Imelda’s Dream
It’s been days now, maybe weeks—time blurs in this place. The ruinous land still echoes with the voices of the lost, but Imelda—she’s different. They said she was weak, a burden. I never believed them. They called her a drain on hope, but her eyes, always burning with some quiet fire, never once faltered. She was bound to that chair, but her mind? Her mind soared through the dust.
In a compound built from the bones of old stadiums, the last remnants of a world that used to cheer, she sat—discarded. Left behind in the wasteland’s shadow. But not by me. Not by her. She was something more than they knew. More than even I could see until she spoke.
I remember the first time she shared it—her vision. I wasn’t sure then, but I am now.
She spoke of lands untouched by poison, of fields where nothing burned. Where the skies bled clear, where the rains didn’t fall as toxins, but as a balm. And I knew, deep in my bones, that she was seeing something I couldn’t. A place where war had never touched the soil. A place where the hollow hearts of men could be mended.
She had a way of speaking—of seeing beyond the present. To the future. To something real. To something true. It was almost like she could taste it, feel it in the air. She didn’t just speak of it, she breathed it into me—into us.
Her words were fragile, like petals caught in a wind that could crush them at any moment. Yet they stayed with me, like a prayer I hadn’t known I needed. A soft hymn rising from the rubble, carrying the promise of something different.
I looked at her then—at Imelda, the child they thought could never rise—and I saw what she saw. A future. A world, forged in hope. It was like a light that flickered on in the darkness of my own heart. Maybe we could still have it. Maybe we could still find our way back.
“Take my hand,” she whispered, like she was already calling me to a place beyond this ruin. “We’ll make it,” she promised, eyes sparkling like she could already see it. A seed in her mind, a spark in her soul.
And in that moment, I knew.
Imelda, blessed child. Your vision wasn’t just a dream. It was a truth waiting to bloom. A future we could forge together—if we had the strength to walk toward it.
With her words, the darkness felt a little less heavy. The weight of the wasteland seemed lighter. And for the first time in a long time, I believed in something—something more than just survival.
She was right.
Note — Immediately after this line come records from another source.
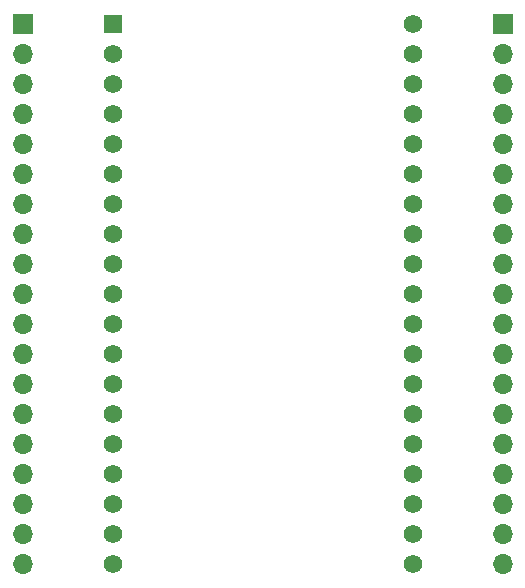
<source format=gbr>
%TF.GenerationSoftware,KiCad,Pcbnew,(6.0.11-0)*%
%TF.CreationDate,2023-01-30T18:49:11-05:00*%
%TF.ProjectId,ESP32-Breakout,45535033-322d-4427-9265-616b6f75742e,1.0.0*%
%TF.SameCoordinates,Original*%
%TF.FileFunction,Soldermask,Bot*%
%TF.FilePolarity,Negative*%
%FSLAX46Y46*%
G04 Gerber Fmt 4.6, Leading zero omitted, Abs format (unit mm)*
G04 Created by KiCad (PCBNEW (6.0.11-0)) date 2023-01-30 18:49:11*
%MOMM*%
%LPD*%
G01*
G04 APERTURE LIST*
%ADD10R,1.700000X1.700000*%
%ADD11O,1.700000X1.700000*%
%ADD12R,1.560000X1.560000*%
%ADD13C,1.560000*%
G04 APERTURE END LIST*
D10*
%TO.C,J101*%
X139700000Y-73660000D03*
D11*
X139700000Y-76200000D03*
X139700000Y-78740000D03*
X139700000Y-81280000D03*
X139700000Y-83820000D03*
X139700000Y-86360000D03*
X139700000Y-88900000D03*
X139700000Y-91440000D03*
X139700000Y-93980000D03*
X139700000Y-96520000D03*
X139700000Y-99060000D03*
X139700000Y-101600000D03*
X139700000Y-104140000D03*
X139700000Y-106680000D03*
X139700000Y-109220000D03*
X139700000Y-111760000D03*
X139700000Y-114300000D03*
X139700000Y-116840000D03*
X139700000Y-119380000D03*
%TD*%
D10*
%TO.C,J102*%
X180340000Y-73670000D03*
D11*
X180340000Y-76210000D03*
X180340000Y-78750000D03*
X180340000Y-81290000D03*
X180340000Y-83830000D03*
X180340000Y-86370000D03*
X180340000Y-88910000D03*
X180340000Y-91450000D03*
X180340000Y-93990000D03*
X180340000Y-96530000D03*
X180340000Y-99070000D03*
X180340000Y-101610000D03*
X180340000Y-104150000D03*
X180340000Y-106690000D03*
X180340000Y-109230000D03*
X180340000Y-111770000D03*
X180340000Y-114310000D03*
X180340000Y-116850000D03*
X180340000Y-119390000D03*
%TD*%
D12*
%TO.C,U101*%
X147320000Y-73660000D03*
D13*
X147320000Y-76200000D03*
X147320000Y-78740000D03*
X147320000Y-81280000D03*
X147320000Y-83820000D03*
X147320000Y-86360000D03*
X147320000Y-88900000D03*
X147320000Y-91440000D03*
X147320000Y-93980000D03*
X147320000Y-96520000D03*
X147320000Y-99060000D03*
X147320000Y-101600000D03*
X147320000Y-104140000D03*
X147320000Y-106680000D03*
X147320000Y-109220000D03*
X147320000Y-111760000D03*
X147320000Y-114300000D03*
X147320000Y-116840000D03*
X147320000Y-119380000D03*
X172720000Y-73660000D03*
X172720000Y-76200000D03*
X172720000Y-78740000D03*
X172720000Y-81280000D03*
X172720000Y-83820000D03*
X172720000Y-86360000D03*
X172720000Y-88900000D03*
X172720000Y-91440000D03*
X172720000Y-93980000D03*
X172720000Y-96520000D03*
X172720000Y-99060000D03*
X172720000Y-101600000D03*
X172720000Y-104140000D03*
X172720000Y-106680000D03*
X172720000Y-109220000D03*
X172720000Y-111760000D03*
X172720000Y-114300000D03*
X172720000Y-116840000D03*
X172720000Y-119380000D03*
%TD*%
M02*

</source>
There’s something better waiting for us, if we’re brave enough to find it.

In a compound built from stadium ruins, she was cast aside,
A child deemed a drain on hope, left broken by their pride.
Wheelchair-bound yet unbowed, her eyes burn fierce and clear,
In the midst of wasteland sorrow, she dreams of lands sincere.
They called her weak and worthless, a burden in a world gone mad,
But her visions saw a future where life might be reborn from all we’ve had.
She spoke of fields untainted by the poison in our veins,
Of skies where clouds were cleansed by soft and healing rains.
A land untouched by the bitter strife of greed and endless war,
A haven where the fallen could reclaim what they once swore.
Her words, like fragile petals, defied the harshness of our days,
A silent hymn of promise in the city’s ashen haze.
Imelda, blessed child, with dreams too pure to break,
In your whispered prophecies, our battered souls awake.
Take my hand, let’s journey to a place we’ve never known—
A spark to light the darkness, a seed to claim our own.
In her quiet gaze, I saw a future glimmering bright,
A chance to forge a world beyond the endless night.